Great Lakes: In this region, the effects of Great Lakes water-level fluctuations on wetlands are being researched, in addition to global climate change studies of wetlands that focus on interactions between climate change, lake levels, groundwater hydrology, and wetland response. This research provides scientific information to support the restoration, conservation, and management of wetlands. FY 2008 funding request is $0.790 million.

Gulf Coast: Hurricanes Katrina and Rita placed a high priority on research, spatial analyses, predictive modeling, technology development, and information synthesis and outreach related to the impacts to the Nation’s critical Gulf Coast coastal and freshwater wetlands and habitats. USGS wetlands science in this region provides the scientific information needed by resource managers and planners to stabilize, restore, rehabilitate, and manage wetlands, including seagrass beds, inland grass beds, coastal saltwater and freshwater marshes, and forested wetlands. In addition, global climate change studies in the Lower Mississippi River Valley focus on riverine and coastal wetland response to CO2 levels and sealevel rise. FY 2008 funding request is $6.63 million.

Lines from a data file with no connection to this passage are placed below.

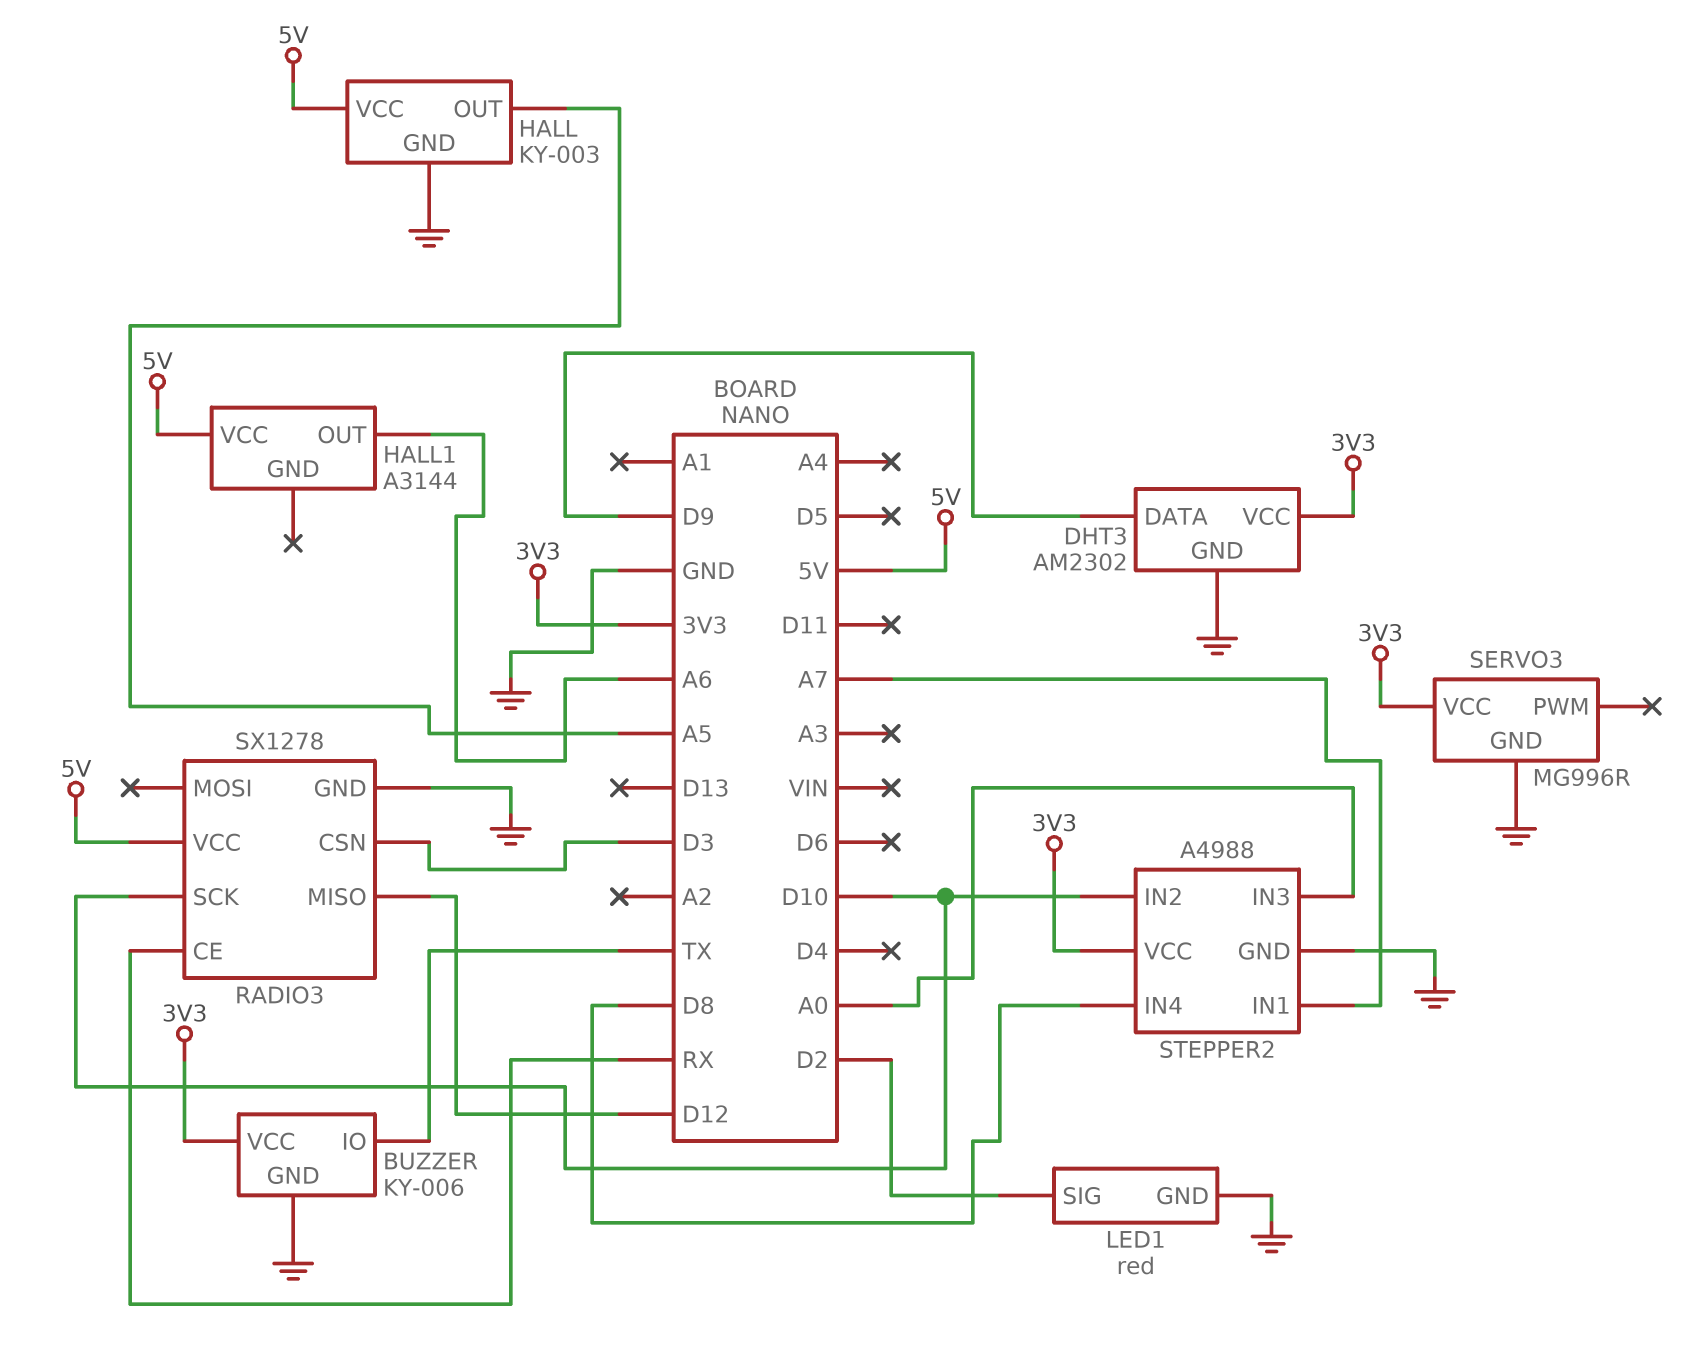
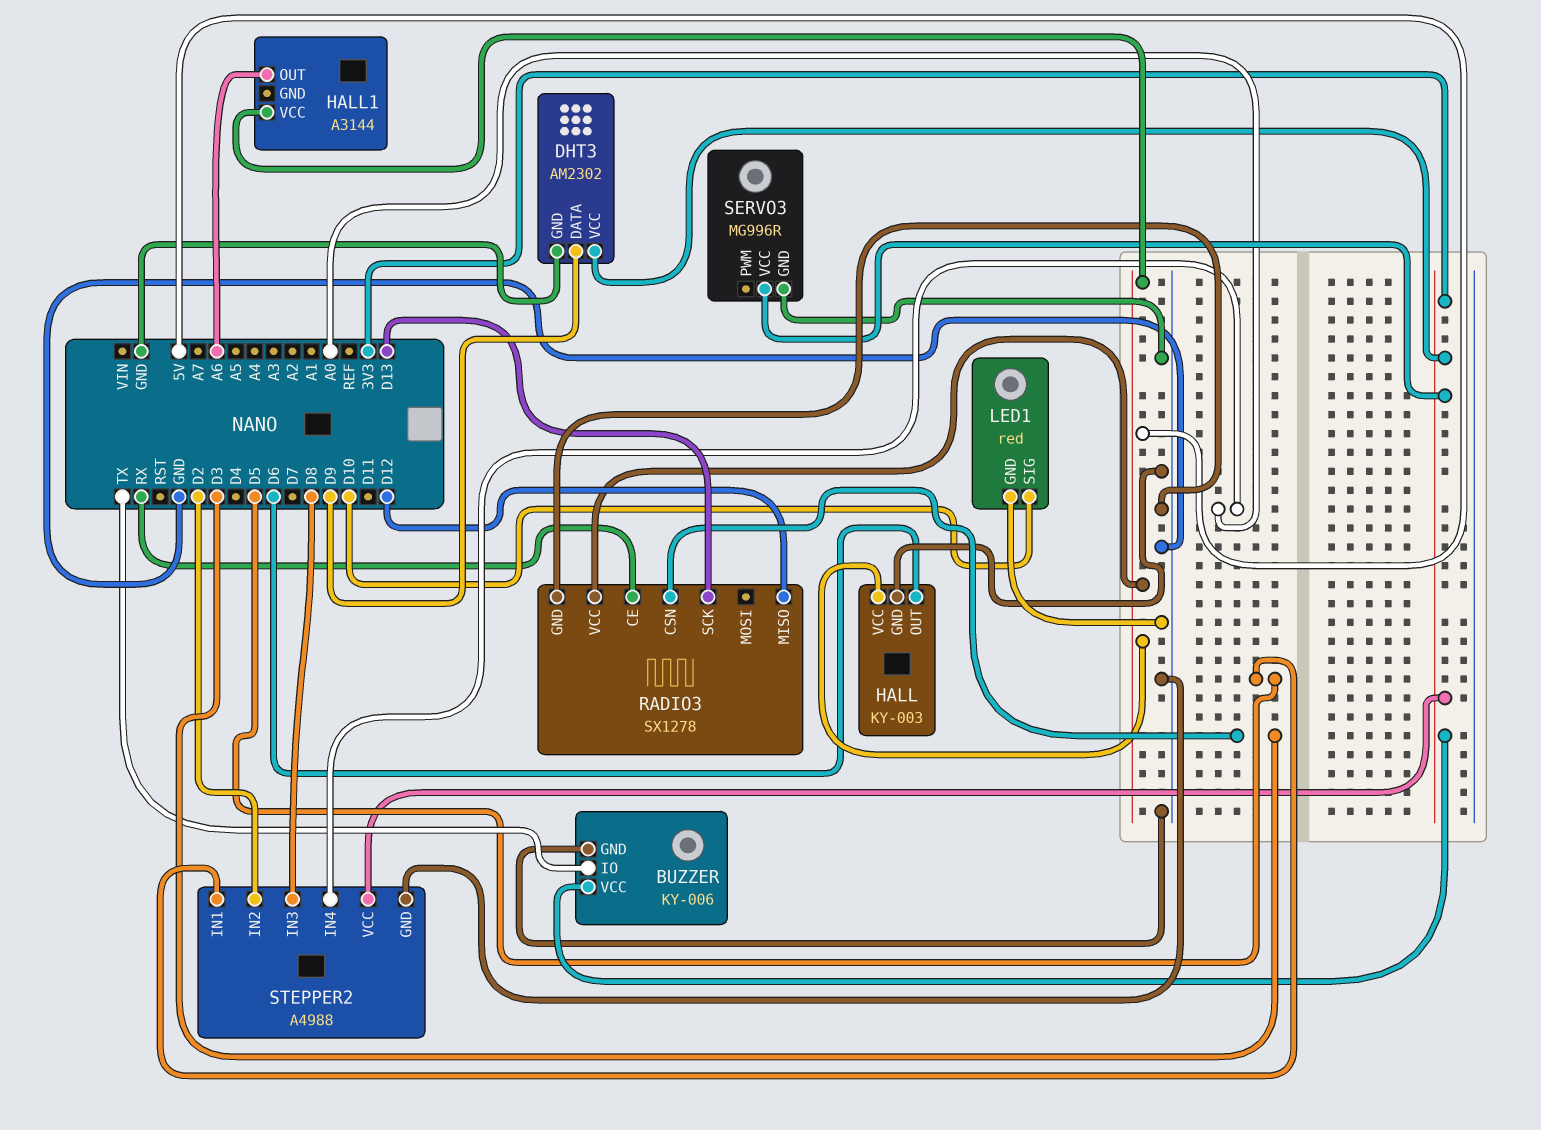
HALL pin OUT: A5 -> D6
LED1 pin SIG: D2 -> D10
RADIO3 pin SCK: D10 -> D13
STEPPER2 pin IN1: A7 -> D5
STEPPER2 pin IN2: D10 -> D2
STEPPER2 pin IN3: A0 -> D8
STEPPER2 pin IN4: D8 -> A0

Atlantic Coast: Wetlands research in the Atlantic region provides scientific information on restoration, enhancement, and creation of coastal and estuarine wetlands. Studies on global climate change focus on wetland response to sea-level rise and wetlands management options. In addition, the effects of varying fire regimes on wetland habitats and response to sealevel rise are being investigated. FY 2008 funding request is $2.376 million.